I fell asleep watching this video with both hands under my head…when I woke up both of them had fell seep asleep and wouldn't wake up in a while..
x needs to be a column vector instead of row vector.
this guy sounds like Archer.
Lanaaaaaaa!!!!!!
at 9:24 Σ= UΛU^-1 instead of Transpose
U is a unitary matrix, so they're the same
Orthogonal matrix inverse == transpose
Can anyone explain how to vectorize the formula at 5:16? Thanks
4:07 MLE for sigma-hat should be X by X-transpose (outer product) not X-transpose by X (inner product)
学习
at ua-cam.com/video/eho8xH3E6mE/v-deo.html
Why Delta^2 = (x-mu) * Σ^-1 * (x-mu)^T, not
Delta^2 = (x-mu)^T * Σ^-1 * (x-mu)?
ale beka xd
At 5.23, you should have said (x-mu) transpose.

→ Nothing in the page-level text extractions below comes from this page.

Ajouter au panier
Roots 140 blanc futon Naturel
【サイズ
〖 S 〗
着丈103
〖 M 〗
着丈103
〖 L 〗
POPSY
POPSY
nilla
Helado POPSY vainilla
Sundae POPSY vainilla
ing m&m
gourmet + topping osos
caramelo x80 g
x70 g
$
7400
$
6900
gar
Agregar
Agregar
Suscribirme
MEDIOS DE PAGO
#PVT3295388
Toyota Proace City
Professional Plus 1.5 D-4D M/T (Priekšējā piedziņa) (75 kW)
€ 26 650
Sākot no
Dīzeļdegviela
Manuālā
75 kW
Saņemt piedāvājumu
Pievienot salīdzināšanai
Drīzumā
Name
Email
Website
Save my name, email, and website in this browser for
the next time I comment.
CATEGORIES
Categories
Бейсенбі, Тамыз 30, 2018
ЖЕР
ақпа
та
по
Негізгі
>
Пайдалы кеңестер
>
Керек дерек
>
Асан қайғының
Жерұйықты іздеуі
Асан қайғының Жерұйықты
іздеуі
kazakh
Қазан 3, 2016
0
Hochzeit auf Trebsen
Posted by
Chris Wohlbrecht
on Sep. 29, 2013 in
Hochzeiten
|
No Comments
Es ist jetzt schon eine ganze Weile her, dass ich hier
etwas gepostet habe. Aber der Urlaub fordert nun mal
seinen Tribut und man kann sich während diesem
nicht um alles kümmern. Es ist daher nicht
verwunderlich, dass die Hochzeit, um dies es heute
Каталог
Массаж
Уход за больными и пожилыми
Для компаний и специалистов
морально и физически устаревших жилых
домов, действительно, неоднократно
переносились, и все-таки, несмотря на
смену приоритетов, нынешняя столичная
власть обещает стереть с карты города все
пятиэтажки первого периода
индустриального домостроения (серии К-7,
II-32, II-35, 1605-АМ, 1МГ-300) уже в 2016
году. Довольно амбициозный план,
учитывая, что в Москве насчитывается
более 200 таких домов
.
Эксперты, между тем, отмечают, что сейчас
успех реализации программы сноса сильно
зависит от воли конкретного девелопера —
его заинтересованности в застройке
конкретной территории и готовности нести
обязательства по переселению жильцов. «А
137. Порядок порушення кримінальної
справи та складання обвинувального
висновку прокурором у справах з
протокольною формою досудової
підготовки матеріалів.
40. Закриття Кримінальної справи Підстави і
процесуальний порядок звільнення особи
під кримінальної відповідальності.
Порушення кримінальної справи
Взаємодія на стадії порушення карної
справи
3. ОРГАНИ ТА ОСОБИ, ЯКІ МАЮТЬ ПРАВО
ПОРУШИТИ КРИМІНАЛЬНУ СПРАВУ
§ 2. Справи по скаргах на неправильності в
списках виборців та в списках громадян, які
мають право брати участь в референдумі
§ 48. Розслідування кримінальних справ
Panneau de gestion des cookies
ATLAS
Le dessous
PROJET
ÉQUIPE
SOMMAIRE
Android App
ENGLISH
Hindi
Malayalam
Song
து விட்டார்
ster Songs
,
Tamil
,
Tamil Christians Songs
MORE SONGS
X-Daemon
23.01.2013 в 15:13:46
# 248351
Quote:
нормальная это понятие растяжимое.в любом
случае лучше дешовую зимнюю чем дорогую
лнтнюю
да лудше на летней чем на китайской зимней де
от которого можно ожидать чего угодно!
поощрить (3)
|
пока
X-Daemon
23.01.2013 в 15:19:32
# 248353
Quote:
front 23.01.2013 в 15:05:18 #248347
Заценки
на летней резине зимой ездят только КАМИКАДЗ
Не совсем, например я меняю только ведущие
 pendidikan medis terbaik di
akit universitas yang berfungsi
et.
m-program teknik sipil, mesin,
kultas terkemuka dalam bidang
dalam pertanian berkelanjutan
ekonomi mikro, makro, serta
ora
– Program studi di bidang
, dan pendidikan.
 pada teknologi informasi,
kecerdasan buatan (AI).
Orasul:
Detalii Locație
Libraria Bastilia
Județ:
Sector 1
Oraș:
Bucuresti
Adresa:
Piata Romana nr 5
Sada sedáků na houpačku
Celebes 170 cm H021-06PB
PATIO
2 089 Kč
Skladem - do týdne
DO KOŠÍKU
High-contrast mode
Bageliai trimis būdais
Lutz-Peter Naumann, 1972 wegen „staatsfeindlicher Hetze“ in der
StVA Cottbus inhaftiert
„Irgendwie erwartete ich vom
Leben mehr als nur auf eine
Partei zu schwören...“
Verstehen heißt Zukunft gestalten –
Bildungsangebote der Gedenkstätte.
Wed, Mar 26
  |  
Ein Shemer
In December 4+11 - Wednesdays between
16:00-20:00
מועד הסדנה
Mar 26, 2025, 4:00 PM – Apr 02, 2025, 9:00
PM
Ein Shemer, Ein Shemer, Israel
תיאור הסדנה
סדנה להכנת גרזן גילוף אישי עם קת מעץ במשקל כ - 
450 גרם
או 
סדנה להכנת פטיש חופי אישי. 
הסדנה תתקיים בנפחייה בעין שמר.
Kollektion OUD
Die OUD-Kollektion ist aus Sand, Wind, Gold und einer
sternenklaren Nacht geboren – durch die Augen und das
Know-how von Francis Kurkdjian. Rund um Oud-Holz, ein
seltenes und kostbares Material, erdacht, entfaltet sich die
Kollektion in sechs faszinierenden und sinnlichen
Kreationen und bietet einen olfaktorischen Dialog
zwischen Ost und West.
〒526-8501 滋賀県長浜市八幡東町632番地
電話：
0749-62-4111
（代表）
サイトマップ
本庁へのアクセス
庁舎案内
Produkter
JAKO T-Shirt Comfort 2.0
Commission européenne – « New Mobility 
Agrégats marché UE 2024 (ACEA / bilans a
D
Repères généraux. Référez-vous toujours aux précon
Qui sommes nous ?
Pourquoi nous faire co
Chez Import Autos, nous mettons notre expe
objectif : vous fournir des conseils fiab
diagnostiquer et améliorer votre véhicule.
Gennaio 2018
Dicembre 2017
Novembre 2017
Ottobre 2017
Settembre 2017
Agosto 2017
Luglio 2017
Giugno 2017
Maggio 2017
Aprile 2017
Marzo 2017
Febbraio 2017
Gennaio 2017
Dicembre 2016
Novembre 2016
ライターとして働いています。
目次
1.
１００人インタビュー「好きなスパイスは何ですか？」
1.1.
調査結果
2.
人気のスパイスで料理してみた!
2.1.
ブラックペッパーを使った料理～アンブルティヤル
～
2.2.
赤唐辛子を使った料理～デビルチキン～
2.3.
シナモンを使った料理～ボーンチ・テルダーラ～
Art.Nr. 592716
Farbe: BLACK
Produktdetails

These slides have a number of transposition notation errors, due to my having migrated from column to row notation that year. Unfortunately UA-cam does not allow updating videos, so the errors remain. It should be clear in context, since i say “outer product” for the few non inner products.
@@AlexanderIhler NO worries, we spot them.
please stop using probability density and probability interchangeably. The formula for a normal distribution never gives a probability, but a probability density, which can be greater than 1.
wow 1.5K supporter and just 40 haters :P
it is not 2 dimension, it is 3 dimension
Can you tell me the diffference between bivariate and multivariate case ? Can you also mention about when the parameters are dependent where we add extra dependence coefficient parameter? There is a sample video to refer for you give a better idea: ua-cam.com/video/Ehm0mclZs54/v-deo.html
Bivariate = 2 variables; multivariate = more than one variable. So bivariate is a special case, in which the mean is two-dimensional and the covariance is 2x2. Above 2 dimensions it is hard to visualize, so I usually just draw 2D distributions; but the mathematics is exactly the same.
@@AlexanderIhler Your initial case of 1D Gaussian with only one x value is indeed a bivariate case with one x value with two parameters,the mean and the sigma value, right? Also, bivariate case can be called the simplest case of multivariate occasion, right? If we have a data set x and a multiple variable of mean and sigmas, we have to use your MULTIVARIATE CASE with a vector of x values and mean values with a covariance matrix for the sigma values, shouldn't we?
Thanks for the help in advance.
No, those are the parameters; if “x” (the random variable) is scalar, it is univariate, although the distribution may have any number of parameters. So, if x is bivariate, x=[x1,x2], the mean will have 2 entries and the covariance 4 (3 free parameters, since it is symmetric), so the distribution has 5 parameters total.
@@AlexanderIhler x is your data point, right! If it is only one scalar value, the case is called univariate case, but if it is a vector of scalar values of two, it is called bivariate by definition. That's it. For bivariate and multivariate case where the data x variable is a vector of size d, the mean is also a vector of the same size of x vector. Thus, the covariance matrix by definition the square matrix has to have d by d matrix if x and mean has d dimension as you said . I assume you said 5 parameters in total, because symmetric terms are equal in covariance matrix, so 4-1=3 parameters coming from that Sigma matrix with size d x d .
Too many mistakes in the slides. But otherwise good explanation.
the video is great but your audio sucks. buy an adequate microphone
I can understand everything he's saying just fine.